Presenting a unified narrative about the go-to-market motion and performance will strengthen the alignment and collaboration between the two teams. By avoiding separate narratives, you can mitigate disconnect and tension. Consider the following strategies for effective joint storytelling:

  • Standardized GTM Template: Develop a standardized go-to-market (GTM) template for board of directors (BOD) presentations. This template should be used to present GTM performance as a cohesive story rather than separate sections for sales and marketing. By presenting together, you demonstrate a united front and emphasize the collective efforts of both teams.
  • Unified Presentations: Collaborate on presenting at company meetings and town halls to showcase the combined performance of sales and marketing. This approach helps to align perspectives and avoid any perception of one team overshadowing the other.

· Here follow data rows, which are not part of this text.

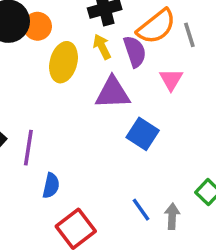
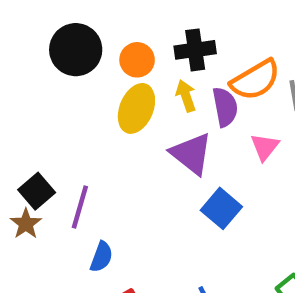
orange circle: (37, 26) -> (137, 60), moved
purple triangle: (113, 93) -> (191, 154), turned 33

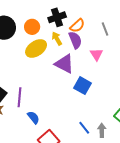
orange semicircle: (255, 80) -> (77, 26), moved, size x0.7
yellow ellipse: (136, 108) -> (36, 48), turned 45
blue semicircle: (101, 257) -> (33, 117), turned -48

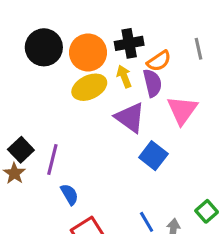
orange circle: (32, 27) -> (88, 52), size x1.5
gray line: (105, 29) -> (199, 49), moved
pink triangle: (96, 54) -> (182, 110), size x1.5

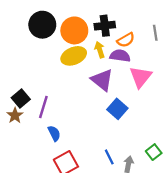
purple semicircle: (152, 83) -> (120, 56), turned -72

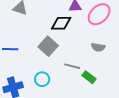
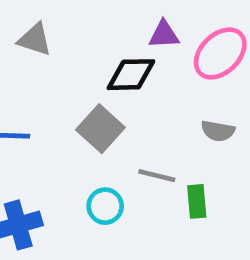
green rectangle: (89, 77) -> (197, 201), turned 48
cyan circle: (42, 79) -> (105, 206), moved

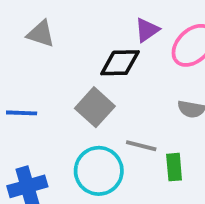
purple triangle: (164, 35) -> (147, 30), turned -32
cyan circle: (105, 206) -> (99, 171), size x1.6

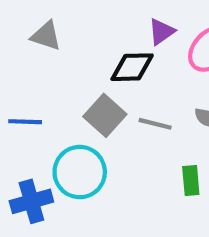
gray line: (141, 146) -> (155, 124), moved
cyan circle: (99, 171) -> (80, 172), moved

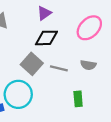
purple triangle: (161, 32) -> (44, 13), moved

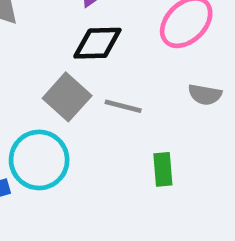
gray semicircle: (88, 65) -> (205, 95), moved

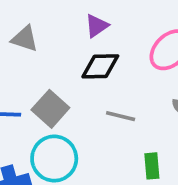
gray square: (67, 97) -> (50, 109), moved

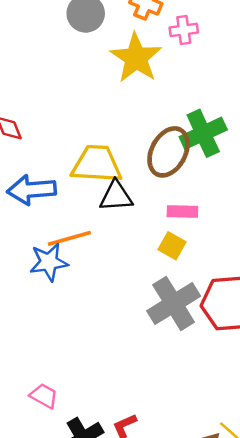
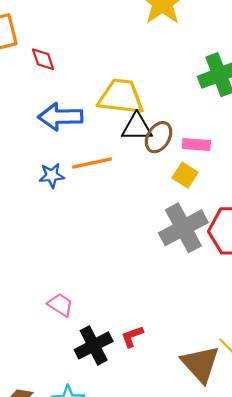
brown ellipse: (169, 152) -> (159, 137), moved, size x0.7
blue star: (49, 262) -> (52, 175), moved, size x0.7

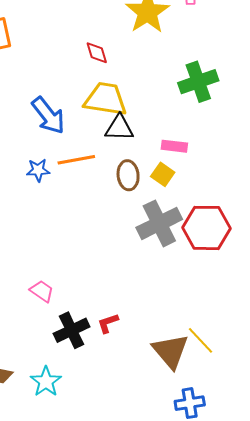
red diamond: (43, 59) -> (97, 53), moved
blue arrow: (60, 117) -> (48, 116), turned -129
brown ellipse: (159, 137) -> (128, 175), moved, turned -40

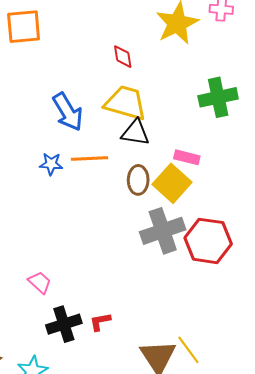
yellow square: (163, 174) -> (172, 183), size x1.6

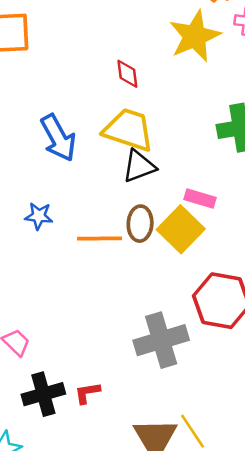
black triangle: (135, 133) -> (139, 166), turned -32
orange line: (90, 159) -> (99, 239), moved
blue star: (51, 164) -> (39, 216), moved
gray cross: (163, 231) -> (161, 340), moved

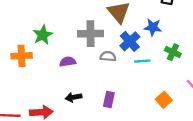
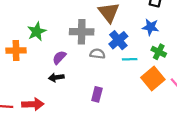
blue star: (153, 27) -> (150, 27), moved
purple semicircle: (68, 62) -> (59, 57), turned -40
black arrow: (74, 97) -> (56, 77), moved
orange square: (164, 100) -> (153, 78), moved, size x1.5

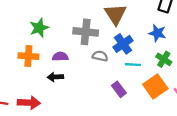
orange cross: (16, 50) -> (28, 56), moved
purple semicircle: (59, 57) -> (60, 57), turned 40
purple rectangle: (97, 94) -> (119, 89), moved, turned -56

  • Recognize Team Contributions: Always acknowledge that success is a result of the collective contributions of the entire go-to-market team. While sales plays a crucial role in closing deals, it’s important to highlight and appreciate the efforts of individuals from both sales and marketing who contribute to the overall success. By recognizing the contributions of all team members, you foster a culture of inclusivity and collaboration.

Sales and marketing, as two integral components of an organization, often find themselves either as the best of friends or the worst of enemies. The age-old criticisms between these two groups are all too familiar in the business world. However, to transcend these stereotypical perspectives, I am reminded of a profound quote from Patrick Lencioni’s renowned book, “The Five Dysfunctions of a Team: A Leadership Fable”: “When there is trust, conflict becomes nothing but the pursuit of truth, an attempt to find the best possible answer.” In many ways, the six-activity framework and fostering harmony between sales and marketing is all about trust. By building trust and establishing open lines of communication, both teams can move beyond their preconceived notions and work together towards a shared goal of success.